■ WHAT YOU NEED TO DO
Go on with the passage about Prince Philip and the King, starting right after its last sentence.

Philip’s father, sixty-two years old, died in 1944 in the arms of his rich mistress. He had not seen his wife or son for five years. Penniless, Prince Andrew left his only son an estate that consisted of a battered suitcase filled with two moth-eaten suits, a worn leather frame, and a set of ivory shaving brushes. Philip did not get around to collecting his meager inheritance until 1946. Then he had the suits altered to fit him so he would have civilian clothes to wear when not in uniform. But the shiny gabardine hand-me-downs did not impress His Majesty, who counted a man without tweeds or plus fours as a man without breeding. Elizabeth had insisted that her father invite Philip to join them for a grouse shoot at Windsor, but the King balked because Philip did not own plus fours. Philip didn’t know what they were. The King explained that the trousers were so called because they were four inches longer than ordinary knickerbockers—the baggy knee pants that golfers wore.

“Then he can wear a pair of yours,” Elizabeth said to her father.

The King grudgingly agreed. He still retained reservations about the young man who never wore pajamas or bedroom slippers, had no formal clothes, and was unembarrassed by his scuffed shoes. The King felt that Prince Philip had been reared as a commoner, not as a royal.

The King’s private secretary, Sir Alan (Tommy) Lascelles, dismissed Philip as a hooligan. “He was rough, ill-mannered, uneducated, and would probably not be faithful,” he said, according to writer Philip Ziegler.

The monarch marked a man by what he wore and could not understand his lack of interest in buttons and bows. While Philip was always courteous and deferential to “Uncle Bertie and Aunt Elizabeth,” he was still too assertive and familiar to suit the King. As far as the Queen was concerned, Philip made himself too much at home; she rebuked him several times for ordering the servants around. Neither she nor her husband realized then that their gawky seventeen-year-old daughter had marked the young man for marriage.

■ Recorded data
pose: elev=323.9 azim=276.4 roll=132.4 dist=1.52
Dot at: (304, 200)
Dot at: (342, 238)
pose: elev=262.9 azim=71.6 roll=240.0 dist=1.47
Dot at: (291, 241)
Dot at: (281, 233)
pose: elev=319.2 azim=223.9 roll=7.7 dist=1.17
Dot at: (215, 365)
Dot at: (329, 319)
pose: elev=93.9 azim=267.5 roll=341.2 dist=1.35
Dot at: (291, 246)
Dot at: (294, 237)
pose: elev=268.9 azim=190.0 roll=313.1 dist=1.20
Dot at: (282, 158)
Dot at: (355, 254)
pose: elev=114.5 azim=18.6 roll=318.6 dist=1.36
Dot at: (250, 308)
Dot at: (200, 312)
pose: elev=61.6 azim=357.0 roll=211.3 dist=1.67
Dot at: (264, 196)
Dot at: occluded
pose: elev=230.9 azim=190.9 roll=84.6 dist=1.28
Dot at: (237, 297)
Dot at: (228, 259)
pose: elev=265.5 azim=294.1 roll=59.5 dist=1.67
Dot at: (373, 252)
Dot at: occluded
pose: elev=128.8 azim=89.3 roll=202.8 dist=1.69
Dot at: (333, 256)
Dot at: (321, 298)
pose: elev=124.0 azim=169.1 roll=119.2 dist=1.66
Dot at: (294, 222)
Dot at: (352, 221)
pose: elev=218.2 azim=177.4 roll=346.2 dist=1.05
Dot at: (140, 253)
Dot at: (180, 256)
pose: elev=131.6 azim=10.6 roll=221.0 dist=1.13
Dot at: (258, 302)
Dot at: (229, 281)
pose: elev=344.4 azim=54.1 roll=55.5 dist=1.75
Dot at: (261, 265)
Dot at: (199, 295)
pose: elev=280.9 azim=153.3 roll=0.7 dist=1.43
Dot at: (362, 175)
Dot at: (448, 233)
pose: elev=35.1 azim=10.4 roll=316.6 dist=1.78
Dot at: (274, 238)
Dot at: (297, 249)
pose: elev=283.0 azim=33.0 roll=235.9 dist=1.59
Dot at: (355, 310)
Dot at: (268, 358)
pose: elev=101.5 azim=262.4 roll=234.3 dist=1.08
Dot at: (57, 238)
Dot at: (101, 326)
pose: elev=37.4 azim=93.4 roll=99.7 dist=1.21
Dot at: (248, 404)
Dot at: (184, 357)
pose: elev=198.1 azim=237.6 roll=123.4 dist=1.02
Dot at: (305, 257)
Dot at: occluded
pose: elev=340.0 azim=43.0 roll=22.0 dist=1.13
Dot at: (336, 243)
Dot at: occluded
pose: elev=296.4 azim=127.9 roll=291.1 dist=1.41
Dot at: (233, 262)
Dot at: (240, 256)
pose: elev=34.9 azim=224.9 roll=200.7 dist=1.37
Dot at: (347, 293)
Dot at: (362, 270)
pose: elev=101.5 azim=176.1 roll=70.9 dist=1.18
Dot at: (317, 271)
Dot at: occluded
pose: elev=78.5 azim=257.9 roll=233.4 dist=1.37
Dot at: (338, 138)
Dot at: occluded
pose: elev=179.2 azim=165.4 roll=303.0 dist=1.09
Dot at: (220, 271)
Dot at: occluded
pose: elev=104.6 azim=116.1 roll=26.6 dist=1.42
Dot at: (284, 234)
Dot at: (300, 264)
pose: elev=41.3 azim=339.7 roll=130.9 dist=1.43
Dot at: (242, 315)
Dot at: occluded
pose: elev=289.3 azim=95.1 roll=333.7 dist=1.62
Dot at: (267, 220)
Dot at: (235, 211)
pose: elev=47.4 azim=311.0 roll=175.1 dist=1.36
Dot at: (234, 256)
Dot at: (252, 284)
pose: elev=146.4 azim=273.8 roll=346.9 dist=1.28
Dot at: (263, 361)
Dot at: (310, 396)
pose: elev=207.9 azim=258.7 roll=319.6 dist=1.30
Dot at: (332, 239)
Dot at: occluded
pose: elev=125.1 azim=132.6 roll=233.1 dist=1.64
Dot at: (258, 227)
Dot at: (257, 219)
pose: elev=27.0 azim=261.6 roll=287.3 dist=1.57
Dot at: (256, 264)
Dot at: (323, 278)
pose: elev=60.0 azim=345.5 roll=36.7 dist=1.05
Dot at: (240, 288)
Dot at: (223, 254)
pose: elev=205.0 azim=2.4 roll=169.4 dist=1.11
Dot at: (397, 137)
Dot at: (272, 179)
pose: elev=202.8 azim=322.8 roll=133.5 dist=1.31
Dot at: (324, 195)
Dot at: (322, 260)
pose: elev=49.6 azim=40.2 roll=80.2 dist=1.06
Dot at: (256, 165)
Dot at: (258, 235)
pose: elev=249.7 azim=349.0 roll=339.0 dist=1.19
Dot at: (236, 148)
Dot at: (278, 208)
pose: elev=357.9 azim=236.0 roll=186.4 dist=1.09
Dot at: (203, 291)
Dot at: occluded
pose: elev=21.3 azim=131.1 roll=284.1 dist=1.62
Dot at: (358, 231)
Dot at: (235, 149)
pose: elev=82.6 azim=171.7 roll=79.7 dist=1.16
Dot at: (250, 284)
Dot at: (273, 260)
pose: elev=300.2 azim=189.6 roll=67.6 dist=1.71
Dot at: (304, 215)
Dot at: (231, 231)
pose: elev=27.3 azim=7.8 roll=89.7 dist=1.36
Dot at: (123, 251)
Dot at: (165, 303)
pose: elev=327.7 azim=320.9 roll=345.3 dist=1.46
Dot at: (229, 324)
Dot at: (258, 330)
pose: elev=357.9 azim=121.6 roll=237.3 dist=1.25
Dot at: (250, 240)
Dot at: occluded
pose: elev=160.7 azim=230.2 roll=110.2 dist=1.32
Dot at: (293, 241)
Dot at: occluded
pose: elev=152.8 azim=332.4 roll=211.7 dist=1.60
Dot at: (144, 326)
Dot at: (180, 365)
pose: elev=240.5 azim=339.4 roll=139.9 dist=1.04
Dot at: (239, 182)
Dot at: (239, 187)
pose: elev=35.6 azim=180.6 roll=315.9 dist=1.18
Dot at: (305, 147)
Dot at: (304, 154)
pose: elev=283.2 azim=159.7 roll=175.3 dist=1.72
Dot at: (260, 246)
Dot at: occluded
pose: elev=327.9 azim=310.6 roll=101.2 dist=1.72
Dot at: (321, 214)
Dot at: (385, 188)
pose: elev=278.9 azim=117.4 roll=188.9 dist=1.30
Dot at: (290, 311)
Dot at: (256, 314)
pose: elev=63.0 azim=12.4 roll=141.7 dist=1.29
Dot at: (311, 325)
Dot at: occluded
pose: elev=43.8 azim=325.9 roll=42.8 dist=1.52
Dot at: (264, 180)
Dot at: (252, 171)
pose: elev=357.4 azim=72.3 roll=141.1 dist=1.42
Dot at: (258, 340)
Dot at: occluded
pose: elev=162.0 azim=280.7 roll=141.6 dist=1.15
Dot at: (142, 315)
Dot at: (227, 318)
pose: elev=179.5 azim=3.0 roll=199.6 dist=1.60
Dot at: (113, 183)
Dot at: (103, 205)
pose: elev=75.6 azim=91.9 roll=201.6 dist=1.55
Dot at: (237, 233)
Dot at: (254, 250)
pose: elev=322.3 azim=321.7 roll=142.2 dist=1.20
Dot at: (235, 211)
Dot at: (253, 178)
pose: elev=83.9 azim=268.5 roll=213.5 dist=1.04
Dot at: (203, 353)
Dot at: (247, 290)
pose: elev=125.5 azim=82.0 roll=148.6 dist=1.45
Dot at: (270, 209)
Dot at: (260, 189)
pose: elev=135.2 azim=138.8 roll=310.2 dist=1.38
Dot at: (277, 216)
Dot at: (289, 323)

■ EXPECTED ANSWER
“I realized they were courting long before it got in the newspapers,” said Charles Mellis, who for twelve years was chef on the royal train. “I saw something of the way they laughed, teased, and looked at each other while traveling together. And I shall never forget the time I heard the Queen Mother call out to them, ‘Now, you two, stop kicking each other under the table and behave properly.’ ”

Princess Margaret teased her sister unmercifully about having a crush on Philip, but the King and Queen seemed oblivious. They noticed that Elizabeth was growing up in 1944 when they attended a small dinner dance given by the Duchess of Kent. There they saw Philip dancing almost every dance with their elder daughter and being photographed helping her with her fur coat. But they never considered the prospect of marriage until shortly after Elizabeth’s eighteenth birthday, when Uncle Dickie nudged his cousin King George of Greece to broach the subject with her father. King George VI turned on Mountbatten, saying he “was moving too fast.” Later, in a letter to his mother, Queen Mary, he wrote:


We both think she is far too young for that now. She has never met any young men of her own age…. I like Philip. He is intelligent, has a good sense of humour and thinks about things in the right way…. We are going to tell George that P. had better not think any more about it at present.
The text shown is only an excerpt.